Baidu AI Research Team has just released Eernie-4.5-21B-A3B-ThinkingA new logic-focused large language model has been designed around efficiency, long reference logic and tool integration. Being part of the Erny -4.5 family, this model is one 21b Mixing with total parameters-Specialist (Moe) architecture but only 3B active parameters per tokenMaintaining it computably efficient while maintaining competitive logic capacity. Issued under Apache -2.0 LicenseIt is accessible to both research and commercial deployment Throat face,
What is the architectural design of Eernie-4.5-21B-A3B-Thinking?
Eernie-4.5-21B-A3B-Thinking is built on one Spinal cordInstead of activating all 21b parameters, the router selects one of the experts, resulting in 3B active parameter per tokenThis structure reduces calculation without compromising the expertise of various experts. Research team applies Router orthogonalization loss And Token-balanced loss To encourage diverse experts activation and stable training.
This design offers a middle ground between small dense models and ultra-big systems. Research team’s beliefs include a theory that ~ 3B active parameters can represent a practical per token Sweet version vs perineogenic efficiency for performance,
How does the model handle references for a long time?
ERNIE-4.5-21B-A3B-Thinking is a defined ability 128K reference lengthThis allows the model to process very long documents, expand multi-step regional and integrate structured data sources such as academic paper or multi-phile codebase.
Research team receives through it Rotary Status Progressive Scaling of Embeding (rope)-The frequency base during training is increasing the base from 10K to 500K. Additional adaptation, including Flashmask meditation And Memory-skilled scheduling, make these long reference operations possible.
Does the training strategy support its argument?
Model Eernie-4.5 follows the multi-step recipe defined in the family:
- Stage I-Text-Cowlie The core creates the spinal cord of the language, which begins with an 8K reference and expands up to 128k.
- Stage II – Vision Training This lesson is left for the version.
- Stage III – Joint Multimodal Training It is not used here, because the A3B-Thinking is purely text.
Focuses on training after training Argument workResearch team provides employment Supervised fine-tuning (SFT) After mathematics, logic, coding and science, after Progressive reinforcement teaching (prl)Strengthening stages begin with logic, then expanded to mathematics and programming, and finally for broad logic functions. It has been extended by Integrated preference adaptation (UPO)Which integrates learning with PPOs to stabilize alignment and reduce reward hacking.
What role does the tool use play in this model?
ERNIE-4.5-21B-A3B-Thinking Support Structured Equipment and Function CallingIt is useful for landscapes where external calculations or recovery are required. Developers can integrate it VLLM, Transformer 4.54+And FastdaleThis tool-use capacity is particularly favorable Program synthesis, symbolic logic and multi-agent workflows,
The built -in function allows calling models to argue on long references, while dynamically inviting external APIs, there is a significant requirement for the argument applied in the enterprise system.

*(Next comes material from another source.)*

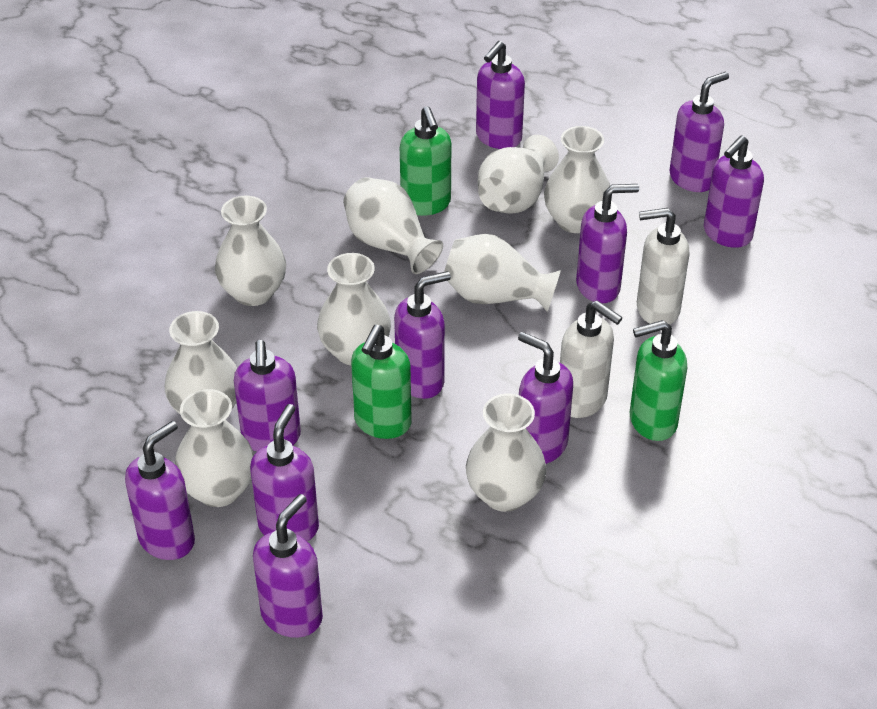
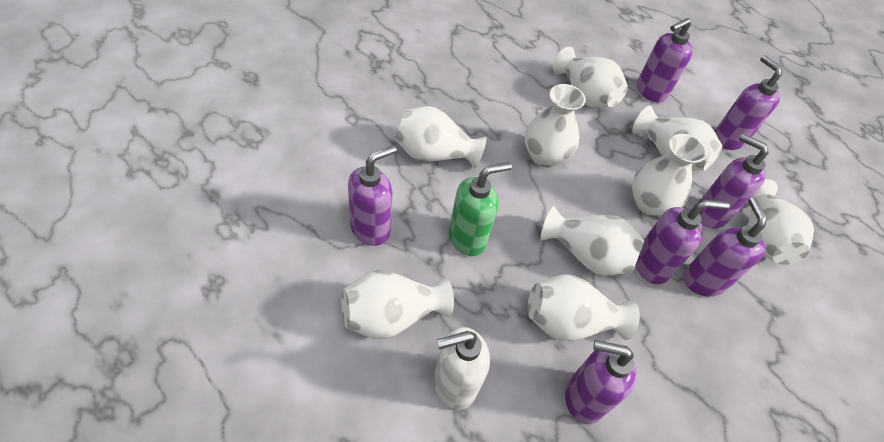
green soap dispenser: 3 -> 1
purple soap dispenser: 10 -> 7
white soap dispenser: 2 -> 1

How does Eernie-4.5-21B-A3B-Thinking perform on the argument benchmark?
It shows improvement in strong performance Logical logic, mathematics, scientific QA and programming functionsIn the evaluation, the model displays:
- Increase in accuracy in Multi-step argument datasetWhere longer chains of thought are required.
- Competition with large dense models Stem logic function,
- steady Text generation and academic synthesis displayAdvantage of extended reference training.
These results show that MOE structure increases logic expertiseMake it efficient without the requirement of trillion-scale dense parameters.

How does it compare other logic-focused LLM?
This release joins the landscape that includes OPENAI’s O3, Anthropic Cloud 4, Deepsek -R1, and Qwen -3Many of these contestants rely on dense architecture or large active parameters count. Baidu research team choice Compact MOE with 3B active parameters Provides a different balance:
- Scalability: Spars reduce the calculation of overhead when scaling activation experts.
- Long reference readiness: 128K reference is directly trained, not retrofitted.
- Commercial openness: Apache-2.0 reduces adoption friction for license enterprises.
Summary
Ernie-4.5-21B-A3B-Thinking states how A deep argument can be achieved without counting of dense parameters on a large scaleBy combining efficient MOE routing, 128K reference training, and equipment integration, Baidu’s research team offers a model that balances research-grade logic with deployment viability.
Check it Model to hug And paper, Feel free to check us Github page for tutorials, codes and notebooksAlso, feel free to follow us Twitter And don’t forget to join us 100k+ mL subredit More membership Our newspaper,
Asif razzaq is CEO of Marktechpost Media Inc .. As a visionary entrepreneur and engineer, ASIF is committed to using the ability of artificial intelligence for social good. His most recent effort is the launch of an Artificial Intelligence Media Platform, Marktekpost, which stands for his intensive coverage of machine learning and deep learning news, technically sound and easily understand by a comprehensive audience. The stage claims more than 2 million monthly ideas, reflecting its popularity among the audience.